The relationship between Bitcoin self-custody and the instability of Brazil's traditional financial system, exemplified by the Banco Master scandal, is based on eliminating 'counterparty risk'. While the banking system relies on central institutions and regulators that can fail or be compromised, self-custody transfers total control and responsibility to the individual.
1. Insecurity in the Financial System: The Banco Master Case
Recent events involving Banco Master and regulatory bodies have generated distrust about the integrity of the system:
Payments to Former Executives: Tax records revealed that Banco Master paid R$ 2.2 million to former CVM president, Leonardo Pereira, between 2022 and 2023.

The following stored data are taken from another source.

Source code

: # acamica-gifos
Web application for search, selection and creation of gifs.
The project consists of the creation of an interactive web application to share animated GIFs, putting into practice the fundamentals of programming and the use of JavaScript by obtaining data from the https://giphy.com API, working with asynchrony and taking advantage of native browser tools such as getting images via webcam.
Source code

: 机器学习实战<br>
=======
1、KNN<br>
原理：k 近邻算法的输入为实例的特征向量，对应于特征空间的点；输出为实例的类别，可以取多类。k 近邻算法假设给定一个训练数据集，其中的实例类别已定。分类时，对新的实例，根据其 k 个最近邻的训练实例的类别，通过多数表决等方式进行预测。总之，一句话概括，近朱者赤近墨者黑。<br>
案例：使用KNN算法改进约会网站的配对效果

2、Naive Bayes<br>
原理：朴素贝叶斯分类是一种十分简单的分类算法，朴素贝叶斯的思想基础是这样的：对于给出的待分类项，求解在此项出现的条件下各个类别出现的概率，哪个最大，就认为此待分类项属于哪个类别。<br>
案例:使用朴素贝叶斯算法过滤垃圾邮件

Conflict of Interest: Pereira chaired the CVM until 2017, the body that oversees institutions like Master in capital market operations.
Investigations and Liquidation: In November 2025, the Central Bank declared the extrajudicial liquidation of Banco Master citing liquidity crisis, regulatory violations, and financial compromise.
Alleged Frauds: The Federal Police is investigating a supposed scheme of creating fictitious credit wallets that allegedly caused losses estimated at R$ 12 billion.
2. Bitcoin Self-Custody as a Security Alternative
Unlike the banking system, where the customer's money is a liability of the bank (and depends on guarantees like the FGC, which has limits), self-custody offers:
Individual Sovereignty: By holding your own private keys, you are the sole owner of your assets, without relying on the solvency of third parties or the ethics of regulators.
Immunity to Institutional Corruption: In Bitcoin, the rules are dictated by code (blockchain) and not by humans who may accept improper payments to ease oversight.
Absence of Liquidity Risk: In traditional banks, if the institution fails (like Master), your funds can be frozen. In self-custody, the asset is always available for direct movement by the owner.
3. Synthesis of the Contrast
The fragility exposed in the Master case — where a bank under investigation maintained million-dollar financial relationships with those who should (or should have) overseen the market — reinforces the thesis of self-custody. While in Brazil the investor deals with the risk of regulatory omission and systemic frauds, Bitcoin self-custody proposes replacing 'trust in people' with 'verification in mathematics'.